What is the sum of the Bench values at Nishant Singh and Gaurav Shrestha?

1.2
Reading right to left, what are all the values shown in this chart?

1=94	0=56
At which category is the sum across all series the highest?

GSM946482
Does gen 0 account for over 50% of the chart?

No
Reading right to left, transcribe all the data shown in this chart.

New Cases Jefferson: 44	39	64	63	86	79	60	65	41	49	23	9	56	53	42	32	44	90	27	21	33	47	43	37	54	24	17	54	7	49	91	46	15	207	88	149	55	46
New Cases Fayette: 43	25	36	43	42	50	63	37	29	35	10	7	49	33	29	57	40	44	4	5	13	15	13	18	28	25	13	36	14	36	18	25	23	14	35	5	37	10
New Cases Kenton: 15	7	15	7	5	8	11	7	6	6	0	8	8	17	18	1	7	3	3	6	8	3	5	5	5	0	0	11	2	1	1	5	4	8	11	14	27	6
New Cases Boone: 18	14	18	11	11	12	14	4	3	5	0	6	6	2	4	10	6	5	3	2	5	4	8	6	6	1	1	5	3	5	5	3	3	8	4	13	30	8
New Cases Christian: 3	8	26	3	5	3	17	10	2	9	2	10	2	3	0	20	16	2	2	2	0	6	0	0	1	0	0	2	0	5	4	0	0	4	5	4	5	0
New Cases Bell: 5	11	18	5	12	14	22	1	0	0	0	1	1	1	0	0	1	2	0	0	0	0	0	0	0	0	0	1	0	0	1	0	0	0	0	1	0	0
○ ○ ○ ○
> [REQUIREMENT] Reproduce the listing above verbatim, starting at its first line and ending at the line that contains "Reading right to left, transcribe", with both of those lines included.

> [RESPONSE FOR THIS EXERCISE]
What is the sum of the Bench values at Nishant Singh and Gaurav Shrestha?

1.2
Reading right to left, what are all the values shown in this chart?

1=94	0=56
At which category is the sum across all series the highest?

GSM946482
Does gen 0 account for over 50% of the chart?

No
Reading right to left, transcribe all the data shown in this chart.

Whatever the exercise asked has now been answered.